5 août 2011 | août 2011 | brouillonne de vie |

hier vu gentil docteur g. qui souligne le lien entre « tumeur » et « suicide » – les angoisses dont je dis qu’elles ne me prennent que quand je fume, cela découvert récemment, liées je dis, liées je crois à ma maladie aux dents qui se propage à la mâchoire, aux oreilles, à la gorge, puis, au cerveau. le moment de la propagation au cerveau est le moment faux. ça n’est pas à proprement parler au cerveau (c’est à l’alma mater, la dure mère, les méninges). la conviction qui me prend alors d’avoir la maladie de la mort, une tumeur, un cancer. d’être celle qui sait qu’elle va mourir, qu’elle meurt. le sentiment physique que j’en ai. et le désir insoutenable qui me vient que ma tête soit fracassée. crâne.  et alors la pensée du suicide qui revient. cela que je lie maintenant à la cigarette, et à ma maladie des gencives. la certitude liée à cela. ce sentiment que tous les os de ma tête sont malades.

alors il suffirait d’arrêter de fumer. mais l’addiction.

fume dents mâchoire os oreilles crâne maladie mort tumeur marteau fracasse fracasse encore refracasse meurs meurs meurs vrille . mortitude . tumeur suicide certitude finir

seule possibilité de doute : s’il n’y avait rien pas de maladie pure invention névrotique. mais il n’y a pas de doute. il y a la présomption du doute de l’autre. et qui est l’autre. l’autre est le langage.

j’ai le sentiment physique de la mort, dans mon crâne. mais pourquoi faut-il que ça se retourne contre moi pourquoi faut-il que ça vienne à s’accompagner de ce fantasme masochiste de la tête fracassée. fracassée encore et à nouveau?

j’ai la maladie de la mort, et c’est un cancer, et c’est une tumeur, au cerveau. je le sens. je le sais. je le sais physiquement.

la certitude liée à cela que si je racontais à un médecin le pressentiment de ma maladie le sentiment physique de ma maladie la connaissance de ma maladie en dehors et malgré l’absence de diagnostic médical il ne me croirait pas il ne m’écouterait pas. le sentiment que c’est pourtant la dernière l’ultime des choses que j’aie à dire : cette présomption de ma mort. avoir été celle qui aura su qu’elle mourait dans son corps et contre et en dépit l’opinion générale et médicale. le point de délire. cela que je suis seule à savoir que nul ne peut croire. mais pourquoi est-ce que cela se retourne contre moi? pourquoi le fracassement du crâne des os du crâne de la mâchoire ? quelle traduction? quelle déviation? pourquoi la tumeur devient-elle suicide? nécessité de suicide? Dr G dit ce sont les mêmes signifiants. je m’applique la tumeur. mais c’est idiot. je meurs et c’est bien comme ça. pourquoi la violence et ces gestes de fracas pourquoi m’appliquer à moi-même ce dont je supposerais que l’autre veut m’appliquer m’applique : tu meurs. non, je meurs. point barre. où je reçois de l’autre mon propre discours sous sa forme inversée / jamais rien compris à ce truc. il n’y a pas d’explication. « ça parle. et ça sait pas. »

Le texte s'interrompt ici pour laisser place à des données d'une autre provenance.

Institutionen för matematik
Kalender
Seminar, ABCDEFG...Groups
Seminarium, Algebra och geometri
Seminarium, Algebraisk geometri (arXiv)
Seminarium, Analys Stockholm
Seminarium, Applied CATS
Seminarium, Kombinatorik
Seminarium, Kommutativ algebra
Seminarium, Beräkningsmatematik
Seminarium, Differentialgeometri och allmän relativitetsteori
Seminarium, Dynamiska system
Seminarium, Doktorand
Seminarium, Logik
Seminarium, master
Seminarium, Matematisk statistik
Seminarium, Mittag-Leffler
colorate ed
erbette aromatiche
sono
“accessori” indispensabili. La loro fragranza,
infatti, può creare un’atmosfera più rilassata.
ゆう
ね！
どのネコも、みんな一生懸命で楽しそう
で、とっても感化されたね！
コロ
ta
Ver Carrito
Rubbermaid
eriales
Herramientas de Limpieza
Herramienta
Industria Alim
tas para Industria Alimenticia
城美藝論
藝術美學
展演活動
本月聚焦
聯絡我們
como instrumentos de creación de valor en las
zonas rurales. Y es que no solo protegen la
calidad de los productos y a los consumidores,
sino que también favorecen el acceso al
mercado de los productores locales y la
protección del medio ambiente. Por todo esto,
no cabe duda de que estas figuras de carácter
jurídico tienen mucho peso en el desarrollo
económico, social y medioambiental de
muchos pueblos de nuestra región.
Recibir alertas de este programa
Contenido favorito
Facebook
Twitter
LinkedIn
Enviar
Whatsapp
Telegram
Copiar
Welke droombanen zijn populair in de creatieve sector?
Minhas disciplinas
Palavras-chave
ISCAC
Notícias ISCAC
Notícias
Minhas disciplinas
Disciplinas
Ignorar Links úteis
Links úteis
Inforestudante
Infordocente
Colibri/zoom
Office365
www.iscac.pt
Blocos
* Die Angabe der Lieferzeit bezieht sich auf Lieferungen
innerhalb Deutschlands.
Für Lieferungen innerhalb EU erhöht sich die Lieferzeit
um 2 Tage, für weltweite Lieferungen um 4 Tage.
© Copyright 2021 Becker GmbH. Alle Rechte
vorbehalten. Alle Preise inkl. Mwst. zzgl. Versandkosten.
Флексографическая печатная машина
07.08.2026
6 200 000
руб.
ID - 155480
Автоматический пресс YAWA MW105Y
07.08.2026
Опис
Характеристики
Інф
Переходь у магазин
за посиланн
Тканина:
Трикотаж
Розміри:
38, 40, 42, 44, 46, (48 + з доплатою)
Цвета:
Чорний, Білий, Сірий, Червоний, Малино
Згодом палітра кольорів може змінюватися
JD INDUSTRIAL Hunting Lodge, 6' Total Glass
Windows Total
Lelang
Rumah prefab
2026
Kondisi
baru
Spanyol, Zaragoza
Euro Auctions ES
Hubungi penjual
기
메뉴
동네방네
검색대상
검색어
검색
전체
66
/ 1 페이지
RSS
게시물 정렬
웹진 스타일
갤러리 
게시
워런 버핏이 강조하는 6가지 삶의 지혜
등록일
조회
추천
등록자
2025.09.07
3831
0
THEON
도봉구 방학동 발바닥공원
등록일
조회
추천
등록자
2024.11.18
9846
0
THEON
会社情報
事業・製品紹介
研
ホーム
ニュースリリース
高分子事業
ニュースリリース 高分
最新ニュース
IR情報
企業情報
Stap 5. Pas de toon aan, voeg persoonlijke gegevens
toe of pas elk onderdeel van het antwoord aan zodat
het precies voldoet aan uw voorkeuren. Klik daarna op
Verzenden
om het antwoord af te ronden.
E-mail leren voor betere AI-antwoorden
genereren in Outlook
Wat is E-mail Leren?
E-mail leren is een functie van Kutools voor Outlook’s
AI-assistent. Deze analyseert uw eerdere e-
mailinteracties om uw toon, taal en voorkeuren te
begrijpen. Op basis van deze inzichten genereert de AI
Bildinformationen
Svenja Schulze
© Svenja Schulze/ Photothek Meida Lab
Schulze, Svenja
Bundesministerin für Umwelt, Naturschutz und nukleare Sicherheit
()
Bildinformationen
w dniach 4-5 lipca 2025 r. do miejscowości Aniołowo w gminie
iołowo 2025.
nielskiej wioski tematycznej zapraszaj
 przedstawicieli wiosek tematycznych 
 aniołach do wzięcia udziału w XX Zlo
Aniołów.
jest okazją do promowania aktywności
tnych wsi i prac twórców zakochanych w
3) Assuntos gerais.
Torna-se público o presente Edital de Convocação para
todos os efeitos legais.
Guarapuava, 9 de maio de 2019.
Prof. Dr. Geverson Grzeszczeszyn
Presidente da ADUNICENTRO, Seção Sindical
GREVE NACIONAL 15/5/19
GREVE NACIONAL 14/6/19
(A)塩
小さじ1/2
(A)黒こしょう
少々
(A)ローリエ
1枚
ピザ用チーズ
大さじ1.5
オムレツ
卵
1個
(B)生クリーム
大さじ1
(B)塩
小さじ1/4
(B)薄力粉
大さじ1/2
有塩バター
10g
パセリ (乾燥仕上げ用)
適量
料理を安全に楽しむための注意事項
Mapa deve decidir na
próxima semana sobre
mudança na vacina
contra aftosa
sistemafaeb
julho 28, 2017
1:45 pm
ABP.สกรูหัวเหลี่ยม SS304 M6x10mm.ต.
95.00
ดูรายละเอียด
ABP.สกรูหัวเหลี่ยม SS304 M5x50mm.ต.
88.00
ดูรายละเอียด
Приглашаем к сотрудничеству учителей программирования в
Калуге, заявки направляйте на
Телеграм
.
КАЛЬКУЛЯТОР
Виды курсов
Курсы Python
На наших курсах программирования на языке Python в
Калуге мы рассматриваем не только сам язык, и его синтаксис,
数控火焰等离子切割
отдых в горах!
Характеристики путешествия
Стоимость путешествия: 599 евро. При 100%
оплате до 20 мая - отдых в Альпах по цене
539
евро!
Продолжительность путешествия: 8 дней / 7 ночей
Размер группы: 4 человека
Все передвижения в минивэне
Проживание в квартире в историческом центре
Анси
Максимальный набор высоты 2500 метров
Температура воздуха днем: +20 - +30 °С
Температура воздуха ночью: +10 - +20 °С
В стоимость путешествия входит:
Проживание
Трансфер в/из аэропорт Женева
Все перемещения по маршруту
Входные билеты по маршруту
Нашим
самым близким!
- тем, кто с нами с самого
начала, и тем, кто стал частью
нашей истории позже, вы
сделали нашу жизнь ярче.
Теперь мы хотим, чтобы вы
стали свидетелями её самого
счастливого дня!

j’ai toujours fait cas du cerveau. je ne dis pas ça en conscience mais en mon âme et inconscience.

au moins les cervelles fraîches c’est tendre. je me donne. je madonne. je bedonne. je badine. avec la mort.

 

 

j’écris tout cela non pour être lue, mais pour me lire.

fracassemeur.

C’est ce qu’on découvre, c’est ce qui se dénude dans l’addiction, dans le «un verre de plus» …

6 août 2011 | août 2011 | Cut&Paste, psychanalyse | , , , , |

L’addiction, c’est la racine du symptôme, qui est fait de la réitération inextinguible du même Un. C’est le même, c’est-à-dire précisément ça ne s’additionne pas. On n’a jamais le « j’ai bu trois verres donc c’est assez », on boit toujours le même verre une fois de plus. C’est ça la racine même du symptôme. C’est en ce sens que Lacan a pu dire qu’un symptôme c’est un et cætera. C’est-à-dire le retour du même événement. On peut faire beaucoup de choses avec la réitération du même. Précisément on peut dire que le symptôme est en ce sens comme un objet fractal, parce que l’objet fractal montre que la réitération du même par les applications successives vous donne les formes les plus extravagantes et même on a pu dire les plus complexes que le discours mathématique peut offrir.